The second penalty (again a 1% incrementally increasing penalty), and the one that has led the industry to seek out statistical solutions, is a reduction in payment for hospitals with too many patients who are readmitted within 30 days of discharge.  There has been an explosion of statistical models attempting to predict early readmission – there is an open access survey in JAMA for those who want greater detail.  To my knowledge, all of the models attempting to accomplish this are logistic regressions which, in their final form, rely on a clearly defined set of data (independent variables) with which to make predictions.  Implementing these models in practice is challenging because electronic records do not follow fixed standards, patient populations vary significantly between hospitals, and every hospital record system is plagued by missing and incorrectly coded data. Finally, it is not always clear how far back into a record one must go.  A typical statistical approach to modeling the time varying state of a patient is to assume that all the relevant information for predicting the future is available in the present (see hidden Markov model and memorylessness).  However, if two patients come to the hospital with skin infections, and one was diagnosed years earlier with diabetes, the severity of their infection and their chances of returning within 30 days are very different.

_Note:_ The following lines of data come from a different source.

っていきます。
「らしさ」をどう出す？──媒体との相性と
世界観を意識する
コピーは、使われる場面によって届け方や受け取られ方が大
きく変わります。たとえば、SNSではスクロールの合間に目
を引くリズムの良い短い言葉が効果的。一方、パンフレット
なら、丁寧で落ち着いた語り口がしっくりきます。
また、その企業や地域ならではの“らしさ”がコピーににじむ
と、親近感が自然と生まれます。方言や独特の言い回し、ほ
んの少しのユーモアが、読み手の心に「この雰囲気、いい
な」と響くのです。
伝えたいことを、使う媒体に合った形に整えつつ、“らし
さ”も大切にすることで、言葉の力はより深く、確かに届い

I have described some of the disruptive changes that hospitals are undergoing as a result of changing incentives and the availability of electronic health records.  The availability of this data will disrupt healthcare delivery at all levels; insurance companies, contract research organizations, pharma, regulators and consumers are all seeing (and will continue to see) disruption. 


Perhaps the most exciting thing for statisticians is the availability of a vast array of statistical challenges in the healthcare industry that are financially viable, able to tolerate uncertainty and just downright fun to work on.  We will likely never get to a point where computers can be trusted to make medical decisions for patients, but a tricorder reminiscent of Star Trek might be just around the corner, and even a 1% increase in efficiency for the half-trillion dollar drug discovery industry would be tremendously valuable.